Chaloner and PRSA have teamed up to write a series of articles on how candidates and clients can best navigate the recruiting process. Each post of the series chronologically follows the steps of a search process, with direct insights from Chaloner recruiters, clients, placements and candidates who Chaloner has partnered with during the recruiting process. Throughout the series, readers will have the opportunity to learn about how to best partner with a search firm and recruiters.
As we begin an autumn season following the Great Resignation, it is unsurprising to see the continued, post-pandemic hiring race identifying, securing and retaining talent. Job seekers today have a unique advantage with plenty of opportunities. The first step of the recruiting process is an invitation to the Introductory Conversation, otherwise known as the candidate screen.
Most often, a candidate screen is a gateway to a more extensive interview process. It is an efficient means for the hiring company or recruiter to screen candidates before passing them along to the rest of the team.
Whether it’s by phone or video, don’t let the casual nature of this call fool you into preparing less than you would for a face-to-face interview. With thorough preparation and focus, this conversation can encourage your candidacy.
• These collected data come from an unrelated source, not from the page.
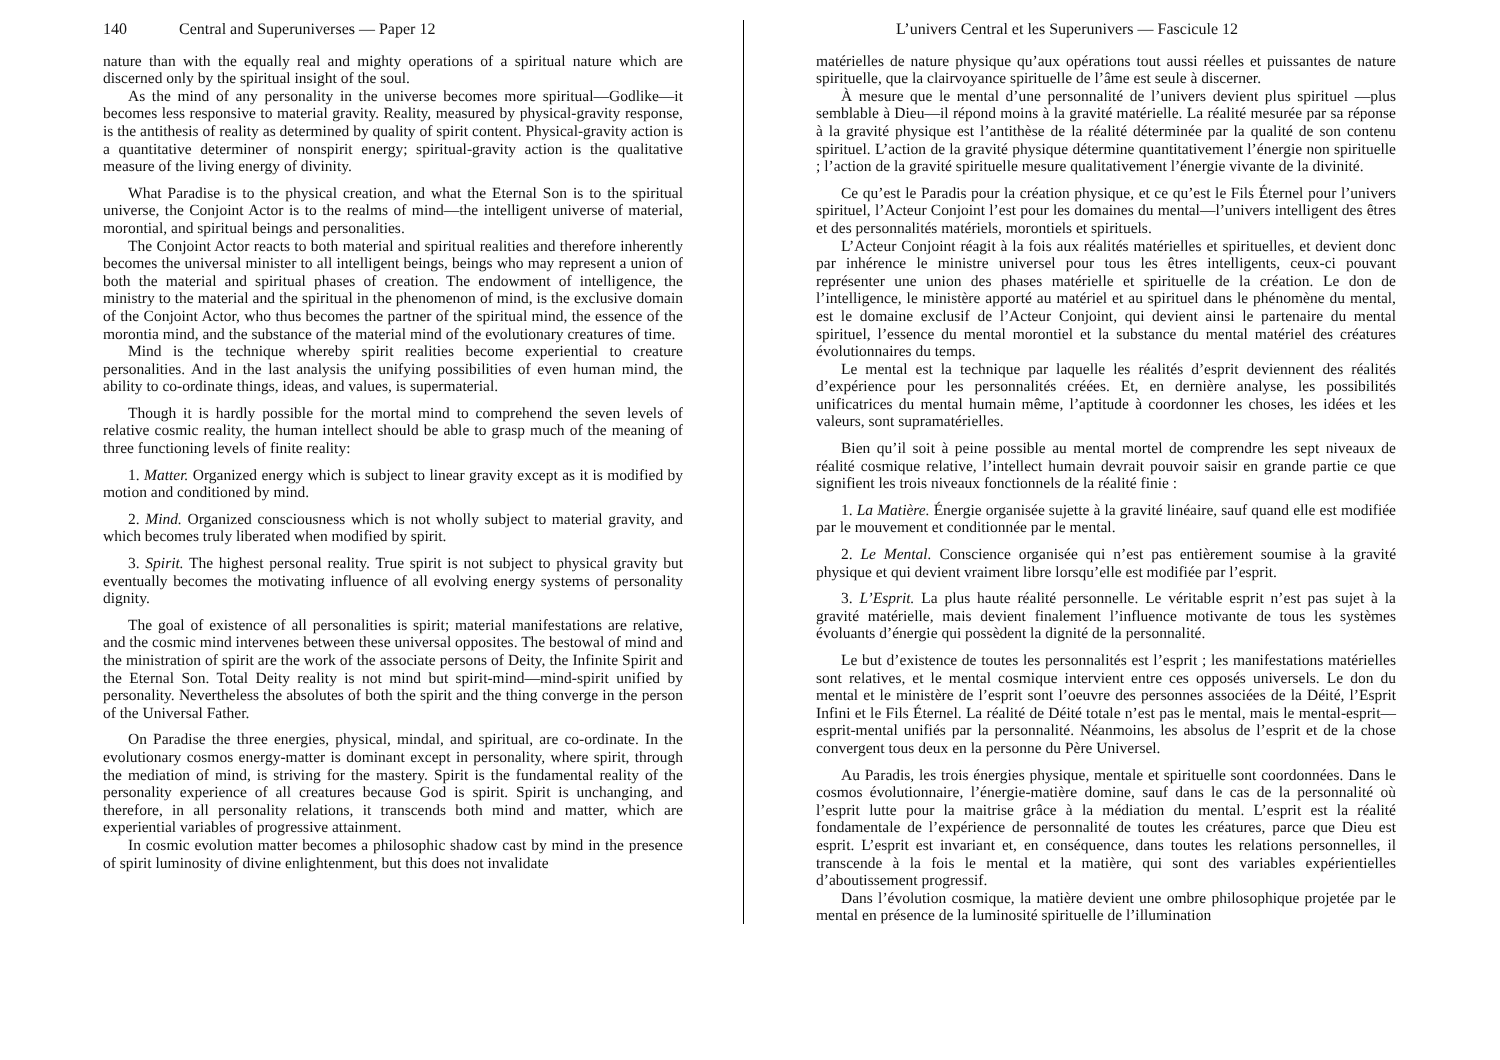140 Central and Superuniverses — Paper 12
nature than with the equally real and mighty operations of a spiritual nature which are discerned only by the spiritual insight of the soul.
As the mind of any personality in the universe becomes more spiritual—Godlike—it becomes less responsive to material gravity. Reality, measured by physical-gravity response, is the antithesis of reality as determined by quality of spirit content. Physical-gravity action is a quantitative determiner of nonspirit energy; spiritual-gravity action is the qualitative measure of the living energy of divinity.
What Paradise is to the physical creation, and what the Eternal Son is to the spiritual universe, the Conjoint Actor is to the realms of mind—the intelligent universe of material, morontial, and spiritual beings and personalities.
The Conjoint Actor reacts to both material and spiritual realities and therefore inherently becomes the universal minister to all intelligent beings, beings who may represent a union of both the material and spiritual phases of creation. The endowment of intelligence, the ministry to the material and the spiritual in the phenomenon of mind, is the exclusive domain of the Conjoint Actor, who thus becomes the partner of the spiritual mind, the essence of the morontia mind, and the substance of the material mind of the evolutionary creatures of time.
Mind is the technique whereby spirit realities become experiential to creature personalities. And in the last analysis the unifying possibilities of even human mind, the ability to co-ordinate things, ideas, and values, is supermaterial.
Though it is hardly possible for the mortal mind to comprehend the seven levels of relative cosmic reality, the human intellect should be able to grasp much of the meaning of three functioning levels of finite reality:
1. Matter. Organized energy which is subject to linear gravity except as it is modified by motion and conditioned by mind.
2. Mind. Organized consciousness which is not wholly subject to material gravity, and which becomes truly liberated when modified by spirit.
3. Spirit. The highest personal reality. True spirit is not subject to physical gravity but eventually becomes the motivating influence of all evolving energy systems of personality dignity.
The goal of existence of all personalities is spirit; material manifestations are relative, and the cosmic mind intervenes between these universal opposites. The bestowal of mind and the ministration of spirit are the work of the associate persons of Deity, the Infinite Spirit and the Eternal Son. Total Deity reality is not mind but spirit-mind—mind-spirit unified by personality. Nevertheless the absolutes of both the spirit and the thing converge in the person of the Universal Father.
On Paradise the three energies, physical, mindal, and spiritual, are co-ordinate. In the evolutionary cosmos energy-matter is dominant except in personality, where spirit, through the mediation of mind, is striving for the mastery. Spirit is the fundamental reality of the personality experience of all creatures because God is spirit. Spirit is unchanging, and therefore, in all personality relations, it transcends both mind and matter, which are experiential variables of progressive attainment.
In cosmic evolution matter becomes a philosophic shadow cast by mind in the presence of spirit luminosity of divine enlightenment, but this does not invalidate
L’univers Central et les Superunivers — Fascicule 12
matérielles de nature physique qu’aux opérations tout aussi réelles et puissantes de nature spirituelle, que la clairvoyance spirituelle de l’âme est seule à discerner.
À mesure que le mental d’une personnalité de l’univers devient plus spirituel —plus semblable à Dieu—il répond moins à la gravité matérielle. La réalité mesurée par sa réponse à la gravité physique est l’antithèse de la réalité déterminée par la qualité de son contenu spirituel. L’action de la gravité physique détermine quantitativement l’énergie non spirituelle ; l’action de la gravité spirituelle mesure qualitativement l’énergie vivante de la divinité.
Ce qu’est le Paradis pour la création physique, et ce qu’est le Fils Éternel pour l’univers spirituel, l’Acteur Conjoint l’est pour les domaines du mental—l’univers intelligent des êtres et des personnalités matériels, morontiels et spirituels.
L’Acteur Conjoint réagit à la fois aux réalités matérielles et spirituelles, et devient donc par inhérence le ministre universel pour tous les êtres intelligents, ceux-ci pouvant représenter une union des phases matérielle et spirituelle de la création. Le don de l’intelligence, le ministère apporté au matériel et au spirituel dans le phénomène du mental, est le domaine exclusif de l’Acteur Conjoint, qui devient ainsi le partenaire du mental spirituel, l’essence du mental morontiel et la substance du mental matériel des créatures évolutionnaires du temps.
Le mental est la technique par laquelle les réalités d’esprit deviennent des réalités d’expérience pour les personnalités créées. Et, en dernière analyse, les possibilités unificatrices du mental humain même, l’aptitude à coordonner les choses, les idées et les valeurs, sont supramatérielles.
Bien qu’il soit à peine possible au mental mortel de comprendre les sept niveaux de réalité cosmique relative, l’intellect humain devrait pouvoir saisir en grande partie ce que signifient les trois niveaux fonctionnels de la réalité finie :
1. La Matière. Énergie organisée sujette à la gravité linéaire, sauf quand elle est modifiée par le mouvement et conditionnée par le mental.
2. Le Mental. Conscience organisée qui n’est pas entièrement soumise à la gravité physique et qui devient vraiment libre lorsqu’elle est modifiée par l’esprit.
3. L’Esprit. La plus haute réalité personnelle. Le véritable esprit n’est pas sujet à la gravité matérielle, mais devient finalement l’influence motivante de tous les systèmes évoluants d’énergie qui possèdent la dignité de la personnalité.
Le but d’existence de toutes les personnalités est l’esprit ; les manifestations matérielles sont relatives, et le mental cosmique intervient entre ces opposés universels. Le don du mental et le ministère de l’esprit sont l’oeuvre des personnes associées de la Déité, l’Esprit Infini et le Fils Éternel. La réalité de Déité totale n’est pas le mental, mais le mental-esprit—esprit-mental unifiés par la personnalité. Néanmoins, les absolus de l’esprit et de la chose convergent tous deux en la personne du Père Universel.
Au Paradis, les trois énergies physique, mentale et spirituelle sont coordonnées. Dans le cosmos évolutionnaire, l’énergie-matière domine, sauf dans le cas de la personnalité où l’esprit lutte pour la maitrise grâce à la médiation du mental. L’esprit est la réalité fondamentale de l’expérience de personnalité de toutes les créatures, parce que Dieu est esprit. L’esprit est invariant et, en conséquence, dans toutes les relations personnelles, il transcende à la fois le mental et la matière, qui sont des variables expérientielles d’aboutissement progressif.
Dans l’évolution cosmique, la matière devient une ombre philosophique projetée par le mental en présence de la luminosité spirituelle de l’illumination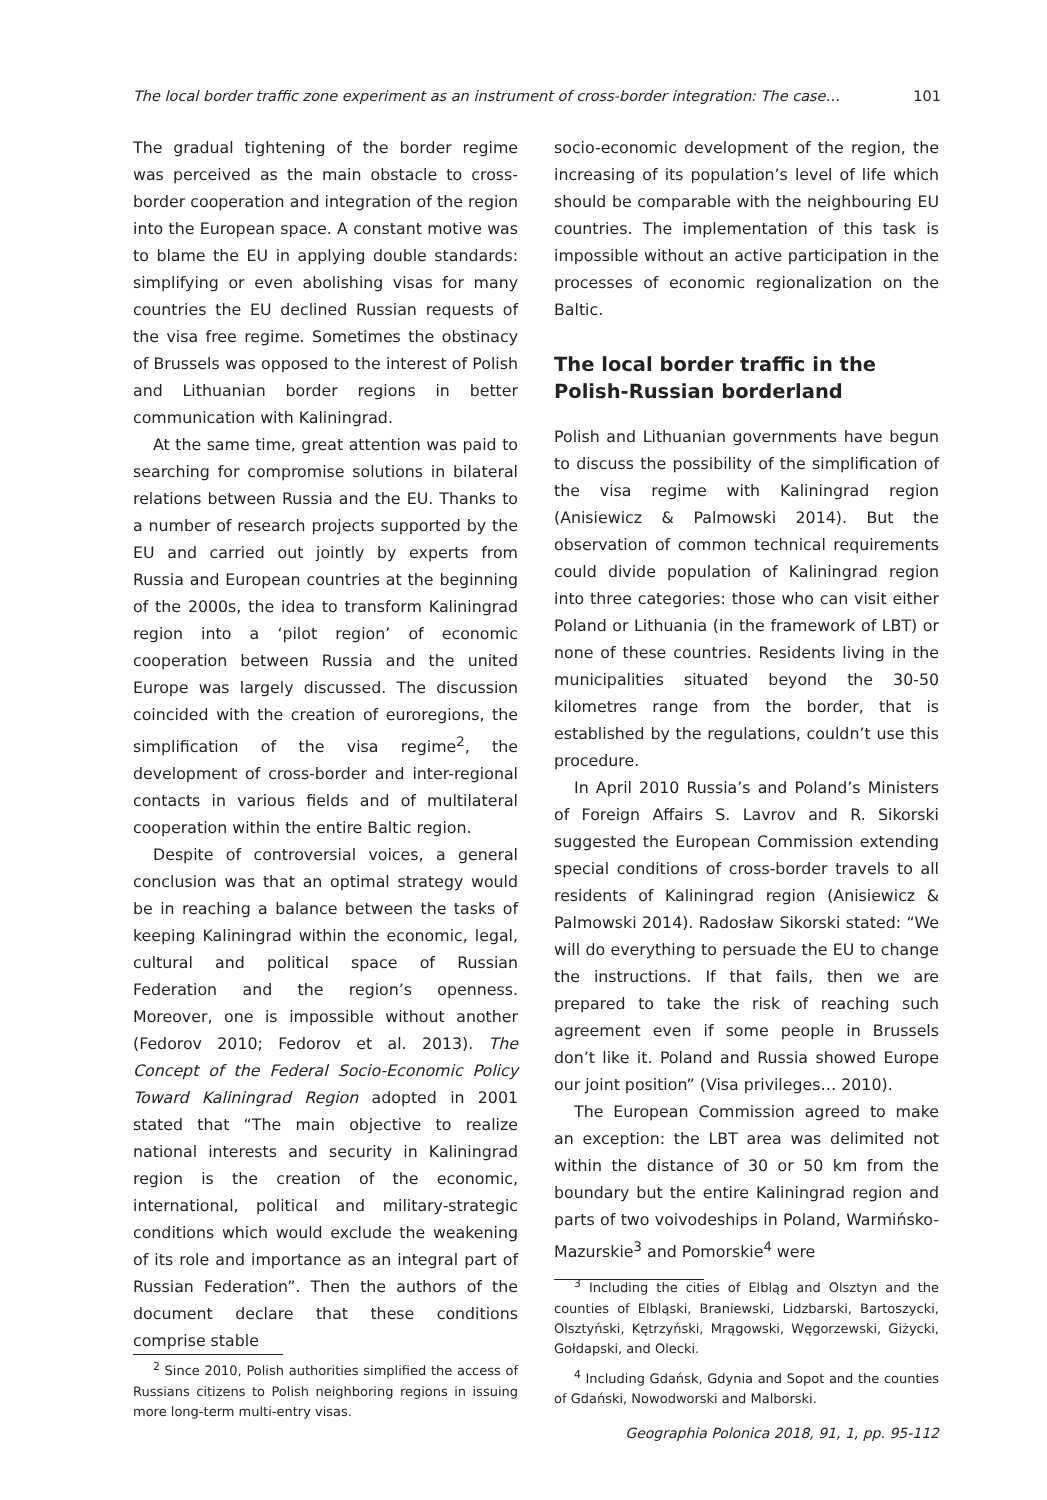The local border traffic zone experiment as an instrument of cross-border integration: The case… 101
The gradual tightening of the border regime was perceived as the main obstacle to cross-border cooperation and integration of the region into the European space. A constant motive was to blame the EU in applying double standards: simplifying or even abolishing visas for many countries the EU declined Russian requests of the visa free regime. Sometimes the obstinacy of Brussels was opposed to the interest of Polish and Lithuanian border regions in better communication with Kaliningrad.
At the same time, great attention was paid to searching for compromise solutions in bilateral relations between Russia and the EU. Thanks to a number of research projects supported by the EU and carried out jointly by experts from Russia and European countries at the beginning of the 2000s, the idea to transform Kaliningrad region into a ‘pilot region’ of economic cooperation between Russia and the united Europe was largely discussed. The discussion coincided with the creation of euroregions, the simplification of the visa regime<sup>2</sup>, the development of cross-border and inter-regional contacts in various fields and of multilateral cooperation within the entire Baltic region.
Despite of controversial voices, a general conclusion was that an optimal strategy would be in reaching a balance between the tasks of keeping Kaliningrad within the economic, legal, cultural and political space of Russian Federation and the region’s openness. Moreover, one is impossible without another (Fedorov 2010; Fedorov et al. 2013). The Concept of the Federal Socio-Economic Policy Toward Kaliningrad Region adopted in 2001 stated that “The main objective to realize national interests and security in Kaliningrad region is the creation of the economic, international, political and military-strategic conditions which would exclude the weakening of its role and importance as an integral part of Russian Federation”. Then the authors of the document declare that these conditions comprise stable
<sup>2</sup> Since 2010, Polish authorities simplified the access of Russians citizens to Polish neighboring regions in issuing more long-term multi-entry visas.
socio-economic development of the region, the increasing of its population’s level of life which should be comparable with the neighbouring EU countries. The implementation of this task is impossible without an active participation in the processes of economic regionalization on the Baltic.
The local border traffic in the Polish-Russian borderland
Polish and Lithuanian governments have begun to discuss the possibility of the simplification of the visa regime with Kaliningrad region (Anisiewicz & Palmowski 2014). But the observation of common technical requirements could divide population of Kaliningrad region into three categories: those who can visit either Poland or Lithuania (in the framework of LBT) or none of these countries. Residents living in the municipalities situated beyond the 30-50 kilometres range from the border, that is established by the regulations, couldn’t use this procedure.
In April 2010 Russia’s and Poland’s Ministers of Foreign Affairs S. Lavrov and R. Sikorski suggested the European Commission extending special conditions of cross-border travels to all residents of Kaliningrad region (Anisiewicz & Palmowski 2014). Radosław Sikorski stated: “We will do everything to persuade the EU to change the instructions. If that fails, then we are prepared to take the risk of reaching such agreement even if some people in Brussels don’t like it. Poland and Russia showed Europe our joint position” (Visa privileges… 2010).
The European Commission agreed to make an exception: the LBT area was delimited not within the distance of 30 or 50 km from the boundary but the entire Kaliningrad region and parts of two voivodeships in Poland, Warmińsko-Mazurskie<sup>3</sup> and Pomorskie<sup>4</sup> were
<sup>3</sup> Including the cities of Elbląg and Olsztyn and the counties of Elbląski, Braniewski, Lidzbarski, Bartoszycki, Olsztyński, Kętrzyński, Mrągowski, Węgorzewski, Giżycki, Gołdapski, and Olecki.
<sup>4</sup> Including Gdańsk, Gdynia and Sopot and the counties of Gdański, Nowodworski and Malborski.
Geographia Polonica 2018, 91, 1, pp. 95-112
Prepare for the interview.
Though you may not have to get fully dressed up or travel anywhere for this meeting, you should still approach the candidate screen with the same care and attention of an interview. Indeed, all relevant research about the company and the person you’ll be speaking with still applies: LinkedIn company and individual profiles, ‘About’ website pages, recent press or articles featuring the company. It is also a good idea to have the job description and a copy of your résumé on hand. As you and the interviewer discuss your career moves, you can literally be on the same page.
While preparing for the conversation, Chaloner Senior Associate Tina Dugas advises candidates to reflect on the large, if not most essential question of ‘why’ when considering the opportunity.
“Refamiliarize yourself with your own story and journey as an overview and introduction to the conversation. We, as communicators, often fall short on focusing that spotlight on ourselves so that we can be efficient at telling our own story as well as we handle it for our clients,” Dugas says.
On the other end of the phone — whether it’s a search firm, in-house recruiter or hiring manager — a client is being represented to find the best talent to join their team. For clients who speak with highly ranked candidates, Dugas recommends “to be prepared to speak to the short and the long-term benefits of being part of your organization and team. No matter who it is that is representing you, that should be a consistent message.”
Control your location as best you can.
It’s more important than ever to have control of our work environments and routines. Making the phone or video call in a private space with good reception, a clutter-free, lit background if on camera, and minimal distractions enables you to be yourself and convey enthusiasm without restraint. We all know what it feels like when the person on the other end of a call is multi-tasking.
The interview should be the absolute focus of your attention. However, there is a need for flexibility, communication, and empathy with people across many realms of our professional and personal lives. While we slowly regain normalcy, it’s respectful to communicate any anticipated and unplanned noise that may occur while speaking with your recruiter.
Engage in the conversation.
The confidence and ease you would bring into a room can be conveyed in your thoughtfulness and speed. The interviewer is most likely taking notes. It’s good to monitor your pace. Allow a beat after a question to ensure that the interviewer has completed their thought and give yourself time to formulate a response.
It might be helpful to jot down the question to keep your response on track and come in with a list of your questions for the interviewer. “On the candidate’s side, they are being tougher and asking the hard questions,” Dugas says.
Candidates are much more forthcoming. They want to know what the history of a position is. If it was backfilled, was the person promoted? The history of a job is important to communicate in a way that resonates with the candidate. Is there diversity among leadership? When you look around, are there others like you who can understand your journey and what you’re going through?”
With that in mind, you want to have a good closing that confirms your interest and confidence in your ability to do the job. For example: “It has been great talking to you. I have learned a lot about the position and the company and am even more interested now and confident that I am the right person for the job.” Remember the goal of this call is to advance in the process.
While some elements of every interview are out of your control, manage what you can to present a polished, enthusiastic candidate before they ever get to meet you in person.